When completing my Master’s degree at Texas A&M, we had an outstanding professor whose favorite axiom was “When you make more money you are simply broke at a higher level.” There was a lot of truth in that statement, but unfortunately, most Americans will not get any raises when they retire as they have not saved enough. So how much do you need to save to retire at the same standard of living?
The answer depends on which Web Site you visit, and having looked I believe there are as many different answers as there are Web Sites. One recent study from the Human Resource Firm Aon Hewitt concludes:
- An individual needs 11 times their current salary in savings to retire at age 65 (and that should have been accumulated during their entire career)

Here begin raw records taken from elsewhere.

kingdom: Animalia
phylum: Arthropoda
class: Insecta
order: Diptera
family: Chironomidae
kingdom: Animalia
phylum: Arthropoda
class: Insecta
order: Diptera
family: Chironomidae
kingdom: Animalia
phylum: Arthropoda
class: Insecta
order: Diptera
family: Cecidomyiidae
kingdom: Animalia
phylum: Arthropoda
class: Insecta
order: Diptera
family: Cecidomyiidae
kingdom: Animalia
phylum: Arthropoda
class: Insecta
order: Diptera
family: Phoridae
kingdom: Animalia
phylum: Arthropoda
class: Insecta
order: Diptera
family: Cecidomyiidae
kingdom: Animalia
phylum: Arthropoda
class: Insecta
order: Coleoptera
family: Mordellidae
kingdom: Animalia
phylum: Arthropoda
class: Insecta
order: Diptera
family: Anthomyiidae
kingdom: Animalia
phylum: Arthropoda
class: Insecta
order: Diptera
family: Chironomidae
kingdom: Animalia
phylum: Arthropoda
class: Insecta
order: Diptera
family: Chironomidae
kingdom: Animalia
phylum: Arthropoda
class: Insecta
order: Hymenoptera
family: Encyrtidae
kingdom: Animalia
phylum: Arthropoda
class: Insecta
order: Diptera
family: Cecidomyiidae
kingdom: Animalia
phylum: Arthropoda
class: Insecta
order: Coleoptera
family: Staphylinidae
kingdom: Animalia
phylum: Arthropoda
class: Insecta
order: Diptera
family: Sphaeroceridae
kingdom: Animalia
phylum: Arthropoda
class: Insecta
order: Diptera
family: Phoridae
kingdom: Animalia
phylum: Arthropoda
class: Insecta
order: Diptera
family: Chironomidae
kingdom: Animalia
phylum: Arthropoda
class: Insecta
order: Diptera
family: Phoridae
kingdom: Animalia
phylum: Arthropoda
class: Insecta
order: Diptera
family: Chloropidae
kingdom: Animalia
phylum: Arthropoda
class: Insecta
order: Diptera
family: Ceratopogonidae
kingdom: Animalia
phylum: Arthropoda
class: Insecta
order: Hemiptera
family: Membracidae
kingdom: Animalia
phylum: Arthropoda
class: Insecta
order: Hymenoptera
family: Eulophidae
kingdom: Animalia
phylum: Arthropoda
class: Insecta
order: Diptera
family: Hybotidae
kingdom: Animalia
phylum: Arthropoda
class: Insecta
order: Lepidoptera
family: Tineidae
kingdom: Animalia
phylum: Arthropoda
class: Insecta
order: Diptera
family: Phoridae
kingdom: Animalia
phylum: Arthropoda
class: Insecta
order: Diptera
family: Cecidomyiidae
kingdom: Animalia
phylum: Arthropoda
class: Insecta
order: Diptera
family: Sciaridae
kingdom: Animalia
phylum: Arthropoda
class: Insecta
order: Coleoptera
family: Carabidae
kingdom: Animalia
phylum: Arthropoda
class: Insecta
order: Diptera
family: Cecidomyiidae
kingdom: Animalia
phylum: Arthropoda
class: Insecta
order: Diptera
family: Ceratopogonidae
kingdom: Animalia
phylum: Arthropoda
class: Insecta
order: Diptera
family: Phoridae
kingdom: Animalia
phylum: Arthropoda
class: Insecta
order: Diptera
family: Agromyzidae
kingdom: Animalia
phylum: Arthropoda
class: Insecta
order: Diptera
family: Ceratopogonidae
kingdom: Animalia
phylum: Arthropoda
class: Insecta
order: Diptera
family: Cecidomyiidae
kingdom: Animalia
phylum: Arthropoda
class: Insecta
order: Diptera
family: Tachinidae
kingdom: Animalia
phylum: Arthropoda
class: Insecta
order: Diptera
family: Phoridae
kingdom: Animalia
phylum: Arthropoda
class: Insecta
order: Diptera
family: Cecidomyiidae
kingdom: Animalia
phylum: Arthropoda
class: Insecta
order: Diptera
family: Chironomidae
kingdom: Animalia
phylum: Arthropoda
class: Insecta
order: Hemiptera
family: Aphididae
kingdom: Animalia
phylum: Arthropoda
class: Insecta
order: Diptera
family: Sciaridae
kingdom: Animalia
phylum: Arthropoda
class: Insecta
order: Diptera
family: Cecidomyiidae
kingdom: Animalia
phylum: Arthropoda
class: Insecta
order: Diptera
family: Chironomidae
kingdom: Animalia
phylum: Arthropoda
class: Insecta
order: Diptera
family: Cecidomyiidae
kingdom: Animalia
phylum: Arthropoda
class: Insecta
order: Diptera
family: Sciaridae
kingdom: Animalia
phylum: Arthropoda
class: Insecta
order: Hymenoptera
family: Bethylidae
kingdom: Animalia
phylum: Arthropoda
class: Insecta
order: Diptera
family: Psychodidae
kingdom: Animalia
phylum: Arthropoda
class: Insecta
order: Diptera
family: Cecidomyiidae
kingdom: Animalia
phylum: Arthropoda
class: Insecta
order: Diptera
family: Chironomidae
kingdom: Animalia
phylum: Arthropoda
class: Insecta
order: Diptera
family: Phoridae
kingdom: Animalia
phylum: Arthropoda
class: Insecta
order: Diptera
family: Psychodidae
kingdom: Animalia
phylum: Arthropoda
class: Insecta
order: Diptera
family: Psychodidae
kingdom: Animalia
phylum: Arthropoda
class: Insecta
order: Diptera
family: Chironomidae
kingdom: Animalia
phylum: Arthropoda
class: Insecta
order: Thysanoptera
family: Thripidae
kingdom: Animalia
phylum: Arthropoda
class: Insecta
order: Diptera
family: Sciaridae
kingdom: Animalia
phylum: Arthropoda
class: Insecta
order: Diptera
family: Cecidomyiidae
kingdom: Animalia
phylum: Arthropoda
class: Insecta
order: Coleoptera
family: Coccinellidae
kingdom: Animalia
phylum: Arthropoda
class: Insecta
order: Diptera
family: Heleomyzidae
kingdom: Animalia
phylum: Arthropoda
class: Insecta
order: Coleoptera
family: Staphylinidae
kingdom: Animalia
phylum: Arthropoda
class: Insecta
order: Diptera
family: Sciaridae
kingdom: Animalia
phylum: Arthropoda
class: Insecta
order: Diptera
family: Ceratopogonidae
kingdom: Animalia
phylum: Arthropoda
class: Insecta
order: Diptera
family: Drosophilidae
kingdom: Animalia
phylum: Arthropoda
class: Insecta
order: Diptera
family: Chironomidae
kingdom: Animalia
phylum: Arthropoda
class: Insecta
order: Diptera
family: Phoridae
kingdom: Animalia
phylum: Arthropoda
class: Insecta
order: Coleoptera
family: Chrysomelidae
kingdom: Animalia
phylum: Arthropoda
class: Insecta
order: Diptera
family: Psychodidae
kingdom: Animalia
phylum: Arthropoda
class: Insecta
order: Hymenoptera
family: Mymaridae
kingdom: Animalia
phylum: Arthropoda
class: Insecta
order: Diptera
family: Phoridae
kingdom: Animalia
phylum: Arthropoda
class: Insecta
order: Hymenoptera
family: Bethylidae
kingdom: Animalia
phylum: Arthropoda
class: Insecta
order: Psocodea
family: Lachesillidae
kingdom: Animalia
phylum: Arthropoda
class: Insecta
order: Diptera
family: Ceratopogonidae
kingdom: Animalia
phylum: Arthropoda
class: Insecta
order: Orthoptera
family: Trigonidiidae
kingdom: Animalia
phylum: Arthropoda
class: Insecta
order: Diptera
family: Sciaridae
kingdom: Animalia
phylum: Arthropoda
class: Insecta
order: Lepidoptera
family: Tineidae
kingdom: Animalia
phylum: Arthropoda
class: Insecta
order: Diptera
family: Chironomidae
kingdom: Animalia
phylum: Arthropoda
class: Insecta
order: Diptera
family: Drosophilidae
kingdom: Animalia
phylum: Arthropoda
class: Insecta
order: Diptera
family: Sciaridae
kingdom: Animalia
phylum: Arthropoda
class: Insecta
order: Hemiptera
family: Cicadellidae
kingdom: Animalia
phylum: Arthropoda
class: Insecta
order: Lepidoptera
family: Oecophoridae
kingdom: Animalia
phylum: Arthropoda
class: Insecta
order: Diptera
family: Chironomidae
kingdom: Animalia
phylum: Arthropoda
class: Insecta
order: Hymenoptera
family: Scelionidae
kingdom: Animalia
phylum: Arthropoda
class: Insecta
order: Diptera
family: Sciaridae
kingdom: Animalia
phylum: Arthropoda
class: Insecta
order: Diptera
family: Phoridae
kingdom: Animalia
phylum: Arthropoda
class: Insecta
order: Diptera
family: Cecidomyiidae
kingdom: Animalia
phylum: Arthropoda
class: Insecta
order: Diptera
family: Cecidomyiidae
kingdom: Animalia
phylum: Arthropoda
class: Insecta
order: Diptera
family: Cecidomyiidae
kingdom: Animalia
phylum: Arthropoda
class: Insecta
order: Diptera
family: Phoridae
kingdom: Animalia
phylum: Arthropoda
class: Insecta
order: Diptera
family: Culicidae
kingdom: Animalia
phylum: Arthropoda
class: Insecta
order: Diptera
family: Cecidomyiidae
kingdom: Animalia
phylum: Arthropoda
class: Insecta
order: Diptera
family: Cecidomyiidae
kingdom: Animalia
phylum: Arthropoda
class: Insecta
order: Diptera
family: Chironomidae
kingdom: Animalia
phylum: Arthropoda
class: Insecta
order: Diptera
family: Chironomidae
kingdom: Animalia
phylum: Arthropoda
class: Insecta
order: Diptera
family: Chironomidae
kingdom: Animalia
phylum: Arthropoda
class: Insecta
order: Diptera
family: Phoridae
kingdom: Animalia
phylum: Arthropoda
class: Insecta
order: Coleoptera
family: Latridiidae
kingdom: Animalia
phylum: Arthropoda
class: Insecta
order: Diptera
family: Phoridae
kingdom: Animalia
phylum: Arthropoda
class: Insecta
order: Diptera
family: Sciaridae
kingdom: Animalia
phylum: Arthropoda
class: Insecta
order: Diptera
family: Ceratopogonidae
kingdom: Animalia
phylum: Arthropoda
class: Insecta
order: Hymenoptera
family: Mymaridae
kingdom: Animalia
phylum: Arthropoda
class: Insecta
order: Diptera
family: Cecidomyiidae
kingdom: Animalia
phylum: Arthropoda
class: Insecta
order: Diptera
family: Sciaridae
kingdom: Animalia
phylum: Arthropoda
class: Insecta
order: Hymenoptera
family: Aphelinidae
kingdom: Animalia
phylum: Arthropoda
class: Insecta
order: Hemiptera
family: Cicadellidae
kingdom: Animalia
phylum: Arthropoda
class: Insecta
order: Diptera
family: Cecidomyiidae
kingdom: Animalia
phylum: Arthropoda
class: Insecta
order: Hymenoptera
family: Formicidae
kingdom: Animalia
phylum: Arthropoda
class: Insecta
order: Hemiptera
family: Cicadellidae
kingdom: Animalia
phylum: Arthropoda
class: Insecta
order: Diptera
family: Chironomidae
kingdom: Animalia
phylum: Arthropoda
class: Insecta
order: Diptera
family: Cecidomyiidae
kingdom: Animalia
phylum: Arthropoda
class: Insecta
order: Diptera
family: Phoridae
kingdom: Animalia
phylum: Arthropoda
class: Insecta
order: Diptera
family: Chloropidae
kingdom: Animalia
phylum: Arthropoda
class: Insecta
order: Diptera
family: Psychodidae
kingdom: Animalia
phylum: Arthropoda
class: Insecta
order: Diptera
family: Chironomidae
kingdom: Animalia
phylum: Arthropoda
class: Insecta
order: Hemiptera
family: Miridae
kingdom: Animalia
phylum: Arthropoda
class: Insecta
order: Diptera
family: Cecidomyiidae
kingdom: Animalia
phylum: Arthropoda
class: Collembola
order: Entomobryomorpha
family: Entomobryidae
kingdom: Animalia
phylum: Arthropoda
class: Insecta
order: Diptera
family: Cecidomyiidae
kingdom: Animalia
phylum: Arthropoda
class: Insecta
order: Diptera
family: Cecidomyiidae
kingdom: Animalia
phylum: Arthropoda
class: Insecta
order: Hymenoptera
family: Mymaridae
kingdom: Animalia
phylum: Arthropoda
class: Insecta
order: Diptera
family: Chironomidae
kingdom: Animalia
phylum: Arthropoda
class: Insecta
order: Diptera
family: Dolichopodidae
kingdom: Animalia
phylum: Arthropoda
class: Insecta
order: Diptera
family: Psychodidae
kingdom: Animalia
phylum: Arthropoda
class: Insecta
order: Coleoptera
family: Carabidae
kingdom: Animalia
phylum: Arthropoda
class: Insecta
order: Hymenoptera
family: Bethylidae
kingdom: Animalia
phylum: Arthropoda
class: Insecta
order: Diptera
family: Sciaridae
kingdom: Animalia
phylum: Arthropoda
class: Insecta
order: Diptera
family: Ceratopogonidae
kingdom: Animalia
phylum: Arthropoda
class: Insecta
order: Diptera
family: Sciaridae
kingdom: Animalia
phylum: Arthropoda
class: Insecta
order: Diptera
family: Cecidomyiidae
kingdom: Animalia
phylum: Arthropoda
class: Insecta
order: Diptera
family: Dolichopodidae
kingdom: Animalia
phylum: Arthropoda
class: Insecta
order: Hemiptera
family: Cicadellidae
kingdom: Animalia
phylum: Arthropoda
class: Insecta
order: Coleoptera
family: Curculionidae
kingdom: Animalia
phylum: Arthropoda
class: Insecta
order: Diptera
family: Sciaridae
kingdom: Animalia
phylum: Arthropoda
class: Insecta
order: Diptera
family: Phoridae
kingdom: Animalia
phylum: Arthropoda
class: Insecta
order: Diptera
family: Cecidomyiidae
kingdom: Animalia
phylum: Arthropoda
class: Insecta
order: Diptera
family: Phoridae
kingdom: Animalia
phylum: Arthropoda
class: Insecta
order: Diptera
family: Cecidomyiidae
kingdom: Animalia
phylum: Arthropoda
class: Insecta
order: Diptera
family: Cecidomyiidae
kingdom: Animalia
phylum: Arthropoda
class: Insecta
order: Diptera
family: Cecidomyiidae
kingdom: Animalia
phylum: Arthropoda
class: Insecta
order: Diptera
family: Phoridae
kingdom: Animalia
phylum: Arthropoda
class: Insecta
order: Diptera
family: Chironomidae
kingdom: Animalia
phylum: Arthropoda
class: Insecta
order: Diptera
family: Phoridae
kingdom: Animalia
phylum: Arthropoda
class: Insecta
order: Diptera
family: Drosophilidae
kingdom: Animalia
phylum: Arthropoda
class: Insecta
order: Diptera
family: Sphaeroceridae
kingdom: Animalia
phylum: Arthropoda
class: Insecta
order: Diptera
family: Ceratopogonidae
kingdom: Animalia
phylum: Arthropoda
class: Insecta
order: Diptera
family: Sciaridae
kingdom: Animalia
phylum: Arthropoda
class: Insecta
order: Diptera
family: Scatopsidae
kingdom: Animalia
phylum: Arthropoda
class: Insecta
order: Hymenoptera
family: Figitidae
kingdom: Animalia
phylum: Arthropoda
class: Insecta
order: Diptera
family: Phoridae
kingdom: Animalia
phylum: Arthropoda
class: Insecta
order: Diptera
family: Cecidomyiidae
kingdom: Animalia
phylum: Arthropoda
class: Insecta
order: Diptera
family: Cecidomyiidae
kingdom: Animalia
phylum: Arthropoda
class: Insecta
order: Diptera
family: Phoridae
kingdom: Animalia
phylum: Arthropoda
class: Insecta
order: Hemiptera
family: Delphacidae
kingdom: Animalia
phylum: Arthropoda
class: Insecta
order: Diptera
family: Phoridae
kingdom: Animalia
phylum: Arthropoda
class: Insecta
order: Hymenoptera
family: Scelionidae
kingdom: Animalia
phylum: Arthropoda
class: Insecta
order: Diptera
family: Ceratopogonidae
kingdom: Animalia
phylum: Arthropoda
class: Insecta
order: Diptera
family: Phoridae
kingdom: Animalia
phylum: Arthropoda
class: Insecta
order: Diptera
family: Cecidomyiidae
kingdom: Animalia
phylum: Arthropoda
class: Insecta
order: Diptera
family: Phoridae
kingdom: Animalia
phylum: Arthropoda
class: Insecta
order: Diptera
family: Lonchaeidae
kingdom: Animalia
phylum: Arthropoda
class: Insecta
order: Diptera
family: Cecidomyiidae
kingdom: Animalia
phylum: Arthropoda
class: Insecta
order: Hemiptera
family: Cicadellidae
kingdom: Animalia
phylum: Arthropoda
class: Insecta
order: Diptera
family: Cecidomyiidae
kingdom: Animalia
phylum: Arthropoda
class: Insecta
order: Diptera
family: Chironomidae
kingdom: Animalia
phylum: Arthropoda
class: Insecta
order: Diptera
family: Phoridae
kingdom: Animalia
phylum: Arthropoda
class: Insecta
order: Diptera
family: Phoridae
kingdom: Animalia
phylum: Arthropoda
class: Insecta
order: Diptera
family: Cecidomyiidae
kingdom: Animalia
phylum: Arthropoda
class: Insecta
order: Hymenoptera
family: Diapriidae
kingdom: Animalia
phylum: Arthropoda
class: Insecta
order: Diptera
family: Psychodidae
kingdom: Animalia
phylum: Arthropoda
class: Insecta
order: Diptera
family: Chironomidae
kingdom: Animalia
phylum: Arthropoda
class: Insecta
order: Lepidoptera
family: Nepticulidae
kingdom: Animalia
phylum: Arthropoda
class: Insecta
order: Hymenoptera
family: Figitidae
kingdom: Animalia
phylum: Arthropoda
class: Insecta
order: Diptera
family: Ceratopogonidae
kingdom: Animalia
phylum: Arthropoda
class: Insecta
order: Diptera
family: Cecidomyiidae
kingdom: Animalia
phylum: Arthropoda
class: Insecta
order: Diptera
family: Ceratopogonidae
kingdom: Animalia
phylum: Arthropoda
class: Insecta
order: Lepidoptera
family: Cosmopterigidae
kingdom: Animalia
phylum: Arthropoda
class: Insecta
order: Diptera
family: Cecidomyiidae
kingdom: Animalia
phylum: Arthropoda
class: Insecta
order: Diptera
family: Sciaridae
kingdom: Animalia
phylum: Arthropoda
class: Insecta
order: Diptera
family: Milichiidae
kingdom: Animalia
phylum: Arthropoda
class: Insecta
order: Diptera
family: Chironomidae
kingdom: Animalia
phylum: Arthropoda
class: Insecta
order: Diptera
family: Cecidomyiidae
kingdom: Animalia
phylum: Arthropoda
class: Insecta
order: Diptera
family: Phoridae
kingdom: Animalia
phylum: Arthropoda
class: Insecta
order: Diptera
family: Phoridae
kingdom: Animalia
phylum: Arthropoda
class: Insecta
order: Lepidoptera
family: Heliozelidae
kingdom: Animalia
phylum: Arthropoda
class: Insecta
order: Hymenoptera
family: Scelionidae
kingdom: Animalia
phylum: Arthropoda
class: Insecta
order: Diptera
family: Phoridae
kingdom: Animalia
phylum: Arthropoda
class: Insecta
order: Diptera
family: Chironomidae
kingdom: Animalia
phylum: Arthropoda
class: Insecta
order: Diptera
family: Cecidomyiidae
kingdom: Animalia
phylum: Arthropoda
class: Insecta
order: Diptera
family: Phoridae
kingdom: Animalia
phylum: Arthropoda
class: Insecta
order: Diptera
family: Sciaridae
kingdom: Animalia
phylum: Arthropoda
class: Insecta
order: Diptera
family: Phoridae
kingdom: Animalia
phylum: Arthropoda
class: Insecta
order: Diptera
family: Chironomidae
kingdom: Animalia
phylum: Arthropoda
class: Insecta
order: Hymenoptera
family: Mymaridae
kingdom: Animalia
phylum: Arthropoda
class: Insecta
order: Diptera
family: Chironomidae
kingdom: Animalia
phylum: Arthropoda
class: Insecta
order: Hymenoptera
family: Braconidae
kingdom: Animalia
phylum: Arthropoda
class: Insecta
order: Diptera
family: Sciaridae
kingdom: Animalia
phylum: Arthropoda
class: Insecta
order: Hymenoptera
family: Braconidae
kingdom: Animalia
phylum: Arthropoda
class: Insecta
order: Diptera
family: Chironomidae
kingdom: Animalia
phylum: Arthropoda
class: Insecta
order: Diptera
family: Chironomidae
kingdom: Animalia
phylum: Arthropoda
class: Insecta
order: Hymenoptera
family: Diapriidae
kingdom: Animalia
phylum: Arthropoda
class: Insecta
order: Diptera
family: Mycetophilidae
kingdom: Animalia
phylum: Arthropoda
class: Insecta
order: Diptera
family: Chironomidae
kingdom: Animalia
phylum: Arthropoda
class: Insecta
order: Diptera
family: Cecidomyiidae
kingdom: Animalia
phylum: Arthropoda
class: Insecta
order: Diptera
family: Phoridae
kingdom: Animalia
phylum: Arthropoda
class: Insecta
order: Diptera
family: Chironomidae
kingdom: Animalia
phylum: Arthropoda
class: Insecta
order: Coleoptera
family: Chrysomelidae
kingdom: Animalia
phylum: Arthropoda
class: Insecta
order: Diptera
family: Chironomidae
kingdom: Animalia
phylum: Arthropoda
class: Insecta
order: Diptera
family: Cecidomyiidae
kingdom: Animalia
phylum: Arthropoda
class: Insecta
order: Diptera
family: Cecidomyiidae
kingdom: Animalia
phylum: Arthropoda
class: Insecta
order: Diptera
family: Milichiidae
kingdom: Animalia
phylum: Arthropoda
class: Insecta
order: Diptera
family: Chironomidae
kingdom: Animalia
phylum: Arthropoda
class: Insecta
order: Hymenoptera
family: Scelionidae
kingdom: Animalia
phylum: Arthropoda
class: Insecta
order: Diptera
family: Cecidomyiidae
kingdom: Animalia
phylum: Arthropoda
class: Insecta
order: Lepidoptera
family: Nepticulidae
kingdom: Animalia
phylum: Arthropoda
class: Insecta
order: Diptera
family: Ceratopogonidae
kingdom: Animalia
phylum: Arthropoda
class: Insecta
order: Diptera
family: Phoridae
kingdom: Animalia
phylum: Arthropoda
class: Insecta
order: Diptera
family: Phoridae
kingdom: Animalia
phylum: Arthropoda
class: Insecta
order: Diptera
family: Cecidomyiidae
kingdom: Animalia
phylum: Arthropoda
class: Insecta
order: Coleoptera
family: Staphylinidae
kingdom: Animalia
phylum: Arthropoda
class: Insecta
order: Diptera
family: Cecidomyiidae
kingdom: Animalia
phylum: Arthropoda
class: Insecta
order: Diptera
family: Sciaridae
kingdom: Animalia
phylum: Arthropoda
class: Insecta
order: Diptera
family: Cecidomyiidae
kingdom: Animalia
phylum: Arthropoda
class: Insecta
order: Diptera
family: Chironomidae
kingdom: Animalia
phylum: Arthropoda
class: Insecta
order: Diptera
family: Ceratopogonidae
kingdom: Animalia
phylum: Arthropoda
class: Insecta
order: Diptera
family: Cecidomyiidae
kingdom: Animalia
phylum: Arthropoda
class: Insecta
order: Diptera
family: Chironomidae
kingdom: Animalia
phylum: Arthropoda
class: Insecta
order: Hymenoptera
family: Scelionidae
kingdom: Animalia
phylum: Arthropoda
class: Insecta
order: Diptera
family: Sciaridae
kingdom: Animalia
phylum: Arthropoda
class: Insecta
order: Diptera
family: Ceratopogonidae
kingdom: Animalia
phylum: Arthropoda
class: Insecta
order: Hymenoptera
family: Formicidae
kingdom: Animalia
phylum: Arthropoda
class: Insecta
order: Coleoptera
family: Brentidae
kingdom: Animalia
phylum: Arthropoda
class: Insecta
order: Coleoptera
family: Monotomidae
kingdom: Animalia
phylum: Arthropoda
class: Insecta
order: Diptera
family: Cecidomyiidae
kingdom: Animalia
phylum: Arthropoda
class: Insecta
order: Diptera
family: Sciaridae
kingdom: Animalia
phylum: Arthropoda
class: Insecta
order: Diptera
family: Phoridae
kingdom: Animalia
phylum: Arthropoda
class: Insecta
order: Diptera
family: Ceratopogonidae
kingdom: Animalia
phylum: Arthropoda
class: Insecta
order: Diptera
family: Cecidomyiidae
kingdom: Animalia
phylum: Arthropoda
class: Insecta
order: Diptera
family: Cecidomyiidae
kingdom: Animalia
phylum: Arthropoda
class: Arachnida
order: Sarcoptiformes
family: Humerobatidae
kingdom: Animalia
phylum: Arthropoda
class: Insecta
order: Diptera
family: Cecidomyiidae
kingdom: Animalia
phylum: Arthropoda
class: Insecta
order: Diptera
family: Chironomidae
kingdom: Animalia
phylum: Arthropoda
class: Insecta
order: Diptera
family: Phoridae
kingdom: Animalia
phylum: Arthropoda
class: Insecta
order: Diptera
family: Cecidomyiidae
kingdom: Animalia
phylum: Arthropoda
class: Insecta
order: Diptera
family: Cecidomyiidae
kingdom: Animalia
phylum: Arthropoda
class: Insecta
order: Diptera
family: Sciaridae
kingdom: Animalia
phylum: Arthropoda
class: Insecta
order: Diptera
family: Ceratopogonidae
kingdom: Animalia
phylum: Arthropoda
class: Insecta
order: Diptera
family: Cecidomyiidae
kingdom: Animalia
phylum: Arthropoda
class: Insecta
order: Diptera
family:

- The first year of retirement will require 85 percent of the prior year’s salary
- Most individuals that saved their entire careers will have just 8.8 times their annual salary in savings, leaving them short of savings
How much should a person save to get to Aon’s target? The study notes that a 25 year old working for a company with a defined contribution plan (pension) needs to save approximately an amount equal to 15 percent of their salary per year (from both their own savings and the employer’s contribution) to reach this level. If the individual starts saving at the age of 30, then the total annual contribution to savings jumps to 19 percent.
In the study, just one in ten of the people surveyed under the age of 30 were contributing 15 percent or more (combined from them and their employer).
How long are people expected to live? The Aon Hewitt study assumed males would live until they were 87 and females until 88.
What are some possibilities for individuals that are behind the savings curve?
- Retire later – retiring two years later at age 67 raises the adequate savings level from 29 percent (those retiring at the age of 65) to almost 50 percent of individuals
- Save more
- Manage your money well both pre- and post-retirement
And what can employer’s do?
- Automatic enrollment in a retirement plan significantly increases the percent of participants on-track to reach the 11 times salary savings by 15 percent
- Supply expert help to employees to manage their plans. Aon’s study found that employee’s that took advantage of expert assistance increased their return by 2 to 3 percent. A 1 percent increase in return in the future is equal to two times their current savings in annual salary
While the 11 times sound excessive, I know of many people that simply did not save enough and unfortunately will have to work until they pass away.